_Spinner_, a simple library to create interactive terminal applications
=======================================================================
## [Documentation](http://neikos.me/spinner/spinner/)
To use Spinner simply add it to your `Cargo.toml`
```toml
[dependencies.spinner]
version = "0.2"
```
Usage
-----
There are two parts to Spinner, one part is the spinner itself, the other a
simple interface to build menus.
### Spinners
To use a Spinner simply go and create one using the SpinnerBuilder:
```rust
use spinner::SpinnerBuilder;
let sp = SpinnerBuilder::new("Long Running operation, please wait...".into()).start();
```
Will inform the user that your app currently is doing background processing.

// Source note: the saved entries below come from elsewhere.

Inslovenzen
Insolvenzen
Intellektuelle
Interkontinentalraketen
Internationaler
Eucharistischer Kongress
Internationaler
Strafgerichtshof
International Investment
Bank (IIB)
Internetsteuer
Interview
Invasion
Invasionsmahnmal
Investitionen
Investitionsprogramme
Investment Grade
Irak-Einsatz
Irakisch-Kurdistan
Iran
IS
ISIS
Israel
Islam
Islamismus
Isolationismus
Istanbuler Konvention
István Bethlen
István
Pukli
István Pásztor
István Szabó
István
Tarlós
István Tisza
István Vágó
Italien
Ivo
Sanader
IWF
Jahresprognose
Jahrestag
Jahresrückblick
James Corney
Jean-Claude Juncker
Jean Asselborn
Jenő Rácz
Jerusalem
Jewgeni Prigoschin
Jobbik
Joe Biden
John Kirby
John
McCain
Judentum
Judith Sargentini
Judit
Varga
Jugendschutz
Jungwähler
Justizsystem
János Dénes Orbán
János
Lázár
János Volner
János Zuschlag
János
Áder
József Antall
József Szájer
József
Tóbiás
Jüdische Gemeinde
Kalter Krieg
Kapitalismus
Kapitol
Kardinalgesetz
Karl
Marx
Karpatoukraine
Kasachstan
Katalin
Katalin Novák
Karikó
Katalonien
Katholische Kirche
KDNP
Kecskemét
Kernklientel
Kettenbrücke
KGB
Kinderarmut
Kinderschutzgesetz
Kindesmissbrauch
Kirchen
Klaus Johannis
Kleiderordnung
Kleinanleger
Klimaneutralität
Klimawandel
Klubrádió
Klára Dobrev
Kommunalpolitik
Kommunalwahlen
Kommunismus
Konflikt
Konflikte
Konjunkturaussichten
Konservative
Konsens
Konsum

`sp` is a `SpinnerHandle`, through which you can tell the user for example how
far along the process you are, or perhaps a message in between.
```
use spinner::SpinnerBuilder;
let sp = SpinnerBuilder::new("Long Running operation, please wait...".into()).start();
sp.message("Updating...".into());
sp.update(format!("Finished {} out of {}.", i, max));
```
#### Customizing
A spinner can be customized in three ways:
- The `step` duration, which is the 'refresh' period of the message.
- The `format`, how a given string is printed, due to limitations this is
done through a closure, but it also allows more special formatting than
just a format string.
- The `spinner` itself, which is the list of characters that change every
step.
### Menus
Menus are simple, type checked ways to ask the user for information.
A simple menu might look like this:
```rust
use spinner::menu::*;
let m = Menu::new(vec![
MenuOption("First Name".into(), MenuType::Text(false), None),
MenuOption("Last Name".into(), MenuType::Text(true), None),
MenuOption("Age".into(), MenuType::Integer(true), Some(MenuValue::Integer(1))),
MenuOption("How much Ketchup?".into(), MenuType::Float(true), None),
]);
let results = m.display();
```
In results will then be an array of `MenuValue`, which can then be retrieved by
either `get_{string,int,float}`, calling one of these on the wrong type will
**panic!**. So be careful to take out the correct value out of the correct menu
questions.
#### MenuOption
A MenuOption is a NewType. It consists of a string which will constitute the
question being presented to the user. Then a MenuType, telling the checker what
input is expected. If you need something else use `MenuType::Text` and work with
that. You also have to tell whether that input is optional or not.
(true=optional, false=not optional). At last, an `Option<MenuValue>` which allows
you to put in either `None`, for no default value or `Some<MenuValue>` which
will be used if the user inputs nothing.